DeepFM architecture: shared field embeddings feed both an FM branch and a deep MLP branch.

\hat y = \sigma(\hat y^{(FM)} + \hat y^{(DNN)})

Implementation

class DeepFM(nn.Module):
    def __init__(self, field_dims, num_factors, mlp_dims, drop_rate=0.1):
        super().__init__()
        num_inputs = int(sum(field_dims))
        self.embedding = nn.Embedding(num_inputs, num_factors)
        self.fc = nn.Embedding(num_inputs, 1)
        self.linear_layer = nn.Linear(1, 1)
        input_dim = self.embed_output_dim = len(field_dims) * num_factors
        mlp_layers = []
        for dim in mlp_dims:
            mlp_layers.append(nn.Linear(input_dim, dim))
            mlp_layers.append(nn.ReLU())
            mlp_layers.append(nn.Dropout(p=drop_rate))
            input_dim = dim
        mlp_layers.append(nn.Linear(input_dim, 1))
        self.mlp = nn.Sequential(*mlp_layers)

    def forward(self, x):
        embed_x = self.embedding(x)
        square_of_sum = embed_x.sum(dim=1) ** 2
        sum_of_square = (embed_x ** 2).sum(dim=1)
        inputs = embed_x.reshape(-1, self.embed_output_dim)
        x = self.linear_layer(self.fc(x).sum(dim=1)) \
            + 0.5 * (square_of_sum - sum_of_square).sum(dim=1, keepdim=True) \
            + self.mlp(inputs)
        return x

Same CTR pipeline as the FM deck — only the model changes:

batch_size = 2048
data_dir = d2l.download_extract('ctr')
train_data = d2l.CTRDataset(os.path.join(data_dir, 'train.csv'))
test_data = d2l.CTRDataset(os.path.join(data_dir, 'test.csv'),
                           feat_mapper=train_data.feat_mapper,
                           defaults=train_data.defaults)
field_dims = train_data.field_dims
train_iter = torch.utils.data.DataLoader(
    train_data, shuffle=True, drop_last=True, batch_size=batch_size,
    num_workers=d2l.get_dataloader_workers())
test_iter = torch.utils.data.DataLoader(
    test_data, shuffle=False, drop_last=True, batch_size=batch_size,
    num_workers=d2l.get_dataloader_workers())
devices = d2l.try_all_gpus()
net = DeepFM(field_dims, num_factors=10, mlp_dims=[30, 20, 10])

def init_weights(m):
    if type(m) == nn.Linear:
        nn.init.xavier_uniform_(m.weight)
    if type(m) == nn.Embedding:
        nn.init.xavier_uniform_(m.weight)

net.apply(init_weights)
lr, num_epochs = 0.01, 30
optimizer = torch.optim.Adam(net.parameters(), lr=lr)
loss = nn.BCEWithLogitsLoss(reduction='none')
d2l.train_ch13(net, train_iter, test_iter, loss, optimizer, num_epochs, devices)

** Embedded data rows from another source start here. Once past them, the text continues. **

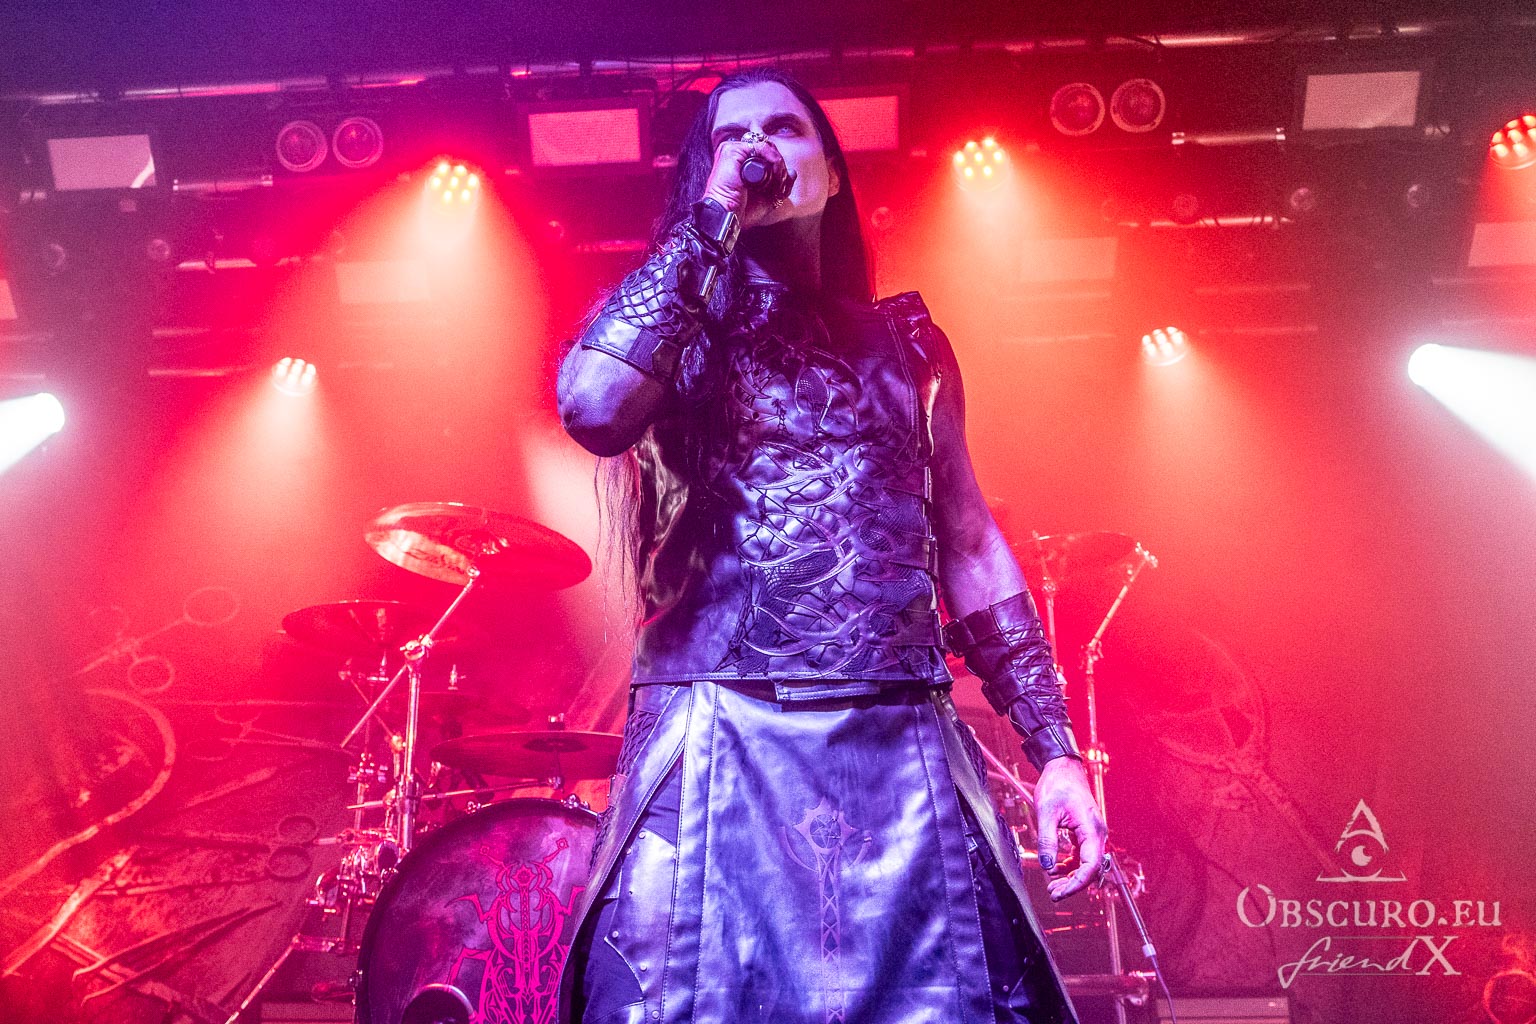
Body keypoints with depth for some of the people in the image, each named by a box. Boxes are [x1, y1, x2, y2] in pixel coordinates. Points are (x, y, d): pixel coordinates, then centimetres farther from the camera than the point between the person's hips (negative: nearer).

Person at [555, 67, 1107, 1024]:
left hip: (907, 756, 3)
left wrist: (1054, 744, 9)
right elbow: (592, 409, -15)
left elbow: (968, 543, 16)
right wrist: (712, 222, -5)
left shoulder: (905, 343, 17)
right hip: (720, 751, -2)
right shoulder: (683, 327, 9)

loss 0.012, train acc 0.995, test acc 0.939
260216.3 examples/sec on [device(type='cuda', index=0)]

Recap

  • DeepFM = FM (low-order) + deep MLP (high-order), sharing the same embedding table.
  • Same input format as FM; one extra branch.
  • A member of the wide/deep interaction-model family: explicit low-order terms plus a nonlinear feature mixer and a sigmoid head.
  • Unlike retrieval architectures that score independently encoded users and items, DeepFM fuses all impression features before scoring one candidate.